There's no better way to compliment the vintage roots of our authentically crafted workshirt than with true old-world selvedge denim. Today we have a stunning new example from Japan - The Antique Indigo Selvedge Workshirt.
Our workshirts remain one of the truest vintage workwear garments we make, right up there with our selvedge denim. They are intricately constructed right in the USA by a factory that specializes in this style. From the triple need work to the gussets to the chain-stitch run-off these are painstakingly detailed garments. To us, honoring that effort with special fabric is a must and we searched deeply to find a selvedge denim that would instantly call-back to the old world spirit of this style.

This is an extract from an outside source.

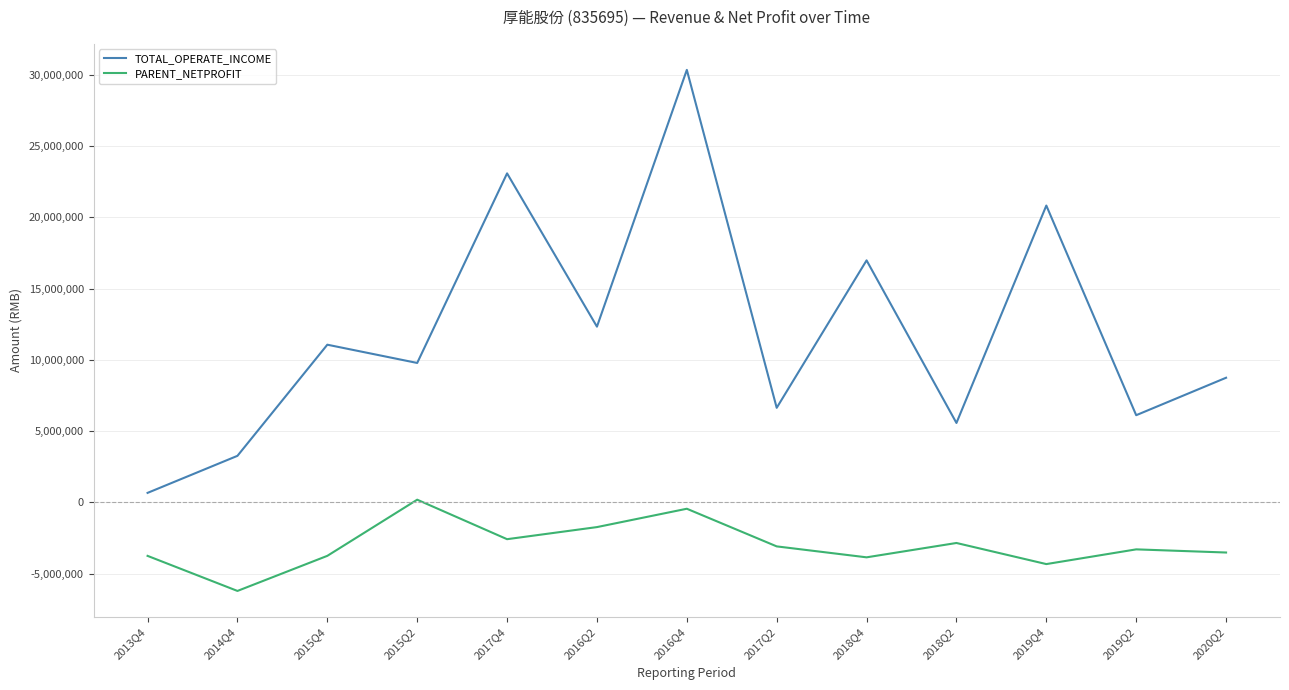

Where does the PARENT_NETPROFIT series first go above -3285822?

2015Q2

The Antique Indigo Selvedge is a fabric that transports you back in time. The vintage union blue warp looks like the color off a union army wool garment. A subtle green cast adds a level of richness. The strongly tinted beige weft adds a subtle dusty undertone that layers in a sense of age and depth. Strong weft show-through allows that dusty character to shine through along with a nicely slubby grain. A starched finished will help you set in your unique pattern of wear as you develop beautiful fades. This is a real investment piece you can wear daily.

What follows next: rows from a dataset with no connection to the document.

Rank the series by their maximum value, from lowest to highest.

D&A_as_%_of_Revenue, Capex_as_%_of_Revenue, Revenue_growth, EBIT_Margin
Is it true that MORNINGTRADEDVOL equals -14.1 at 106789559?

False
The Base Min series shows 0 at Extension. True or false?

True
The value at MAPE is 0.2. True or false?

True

There are a number of construction details that define our workshirt. The first is ample triple needle work with a classic chain stitch runoff. Triple needle is a specialized stitch not found on a standard button downs and that serves as the heart of any good work shirt. Ours gets triple need flat felled yoke and side seams with chain stitched bottoms. We also allow the side seam chain stitch to “runoff” the end giving you three chain stitch ends on each side. We bar tack to ensure the runoff can’t compromise the security of the side seam. The second detail is double chest pockets. We keep ours a bit cleaner, without flaps, but use button closures and double bar tacks in each corner for added strength. The left chest pocket gets the addition of a small pen slot. The third detail is side hem gussets. It’s a small functional element and looks absolutely great. On our selvedge styles we incorporate the selvedge on the bottom. Finally, we love the chin strap. Ours is small enough to be tasteful while still reminding you of the work wear roots of the garment. We created new custom Corozo buttons specifically for our work shirts. They’re a deep navy shade with a slightly domed top and two holes for securing. Overall, this is one of our most intricately constructed garments and one of the most costly to produce.
For production on these, we're teaming up with a small shop that exclusively sews reproduction workwear for Japanese brands - always above $300 per shirt. Their work is immaculate, and we're excited to be partnering with them.
Our workshirts will be available in our Classic and Slim fits. The main differences in details between our workshirts and our other shirting come down to construction - no back box pleat, and differently shaped side scoops. The Slim fit has a more tailored body as compared to our Classic fit. Chest and waist come in to provide a more fitted option. Details are in our fit guide now.